- Provided text:
************

The film opens with a title card that reads "From the time Adam and Even were banished from the Garden of Eden, man has vainly sought to find solace, comfort and earthly pleasures in an artificial world of his own creation. Down through the ages has come that eternal heritage of the urge in every man to turn his back on so-called civilization, to get back to nature and revel in the glories and freedom of a primitive paradise."

The Fairbanks character Steve Drexel voluntarily strands himself on a deserted island on a bet. He intends to re-create civilization (in the form of New York) and carves a miniature city of 52nd Street and Park Avenue out of the jungle. Drexel is befriended by his dog, a native monkey, and a wild goat that is captured in one of his traps. He attempts to cultivate a native as his Man Friday from Robinson Crusoe, but fails as the native escapes.

A woman played by actress Maria Alba is trapped in one of his devices. He names her Saturday and she becomes the love interest of the film. In an attempt to communicate with Saturday, he tries German, Spanish, and then Pig Latin. Over the course of the film, she slowly learns rudimentary English.

Eventually, the hostile natives on a nearby island attack the Fairbank's settlement at the behest of the men that bet against the main character. The hero defeats the hostile natives, but ends up escaping with the girl on the yacht that brought him there. He takes her back to New York where she performs to an appreciative crowd in the Ziegfield Follies.

[edit] Self Reliance

The lead character exemplifies the can-do spirit of early twentieth-century America. Drexel launches his subjugation of the jungle by creating construction tools including an axe made from a sharpened shell lashed to a wooden branch. He uses the axe to make a shovel, plow, bow, arrows, saw, table, and many more items. Drexel speaks to a monkey in much the same way Tom Hanks speaks to the soccer ball in the later film Cast Away. He explains to the monkey he learned his survival skills from his time in the Boys Scouts and Dan Beard's American Boy's Handy Book. At the time, the book was a popular young adult wilderness and outdoor survival skills manual.

In recreating civilization, the main character even creates an 18-hole golf course on the island.

************

- Data:
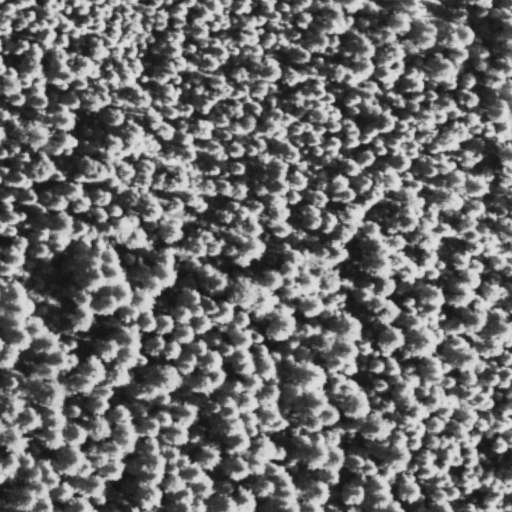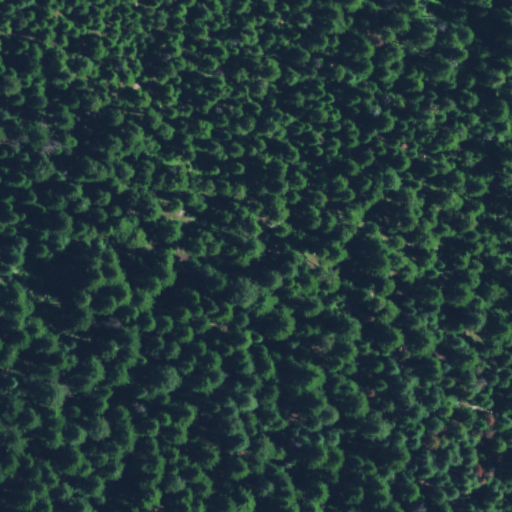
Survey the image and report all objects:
road: (267, 258)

************

- Tasks to perform:
(a) In the film synopsis, which two New York streets does Drexel's miniature jungle city represent?
(b) Rewrite the film synopsis passage between "The film opens" and "the native escapes.", inclusive, swapping "deserted" for "remote".
The listing is separate material, unrelated to the film synopsis.

- Task responses:
(a) 52nd Street and Park Avenue.

(b)
The film opens with a title card that reads "From the time Adam and Even were banished from the Garden of Eden, man has vainly sought to find solace, comfort and earthly pleasures in an artificial world of his own creation. Down through the ages has come that eternal heritage of the urge in every man to turn his back on so-called civilization, to get back to nature and revel in the glories and freedom of a primitive paradise."

The Fairbanks character Steve Drexel voluntarily strands himself on a remote island on a bet. He intends to re-create civilization (in the form of New York) and carves a miniature city of 52nd Street and Park Avenue out of the jungle. Drexel is befriended by his dog, a native monkey, and a wild goat that is captured in one of his traps. He attempts to cultivate a native as his Man Friday from Robinson Crusoe, but fails as the native escapes.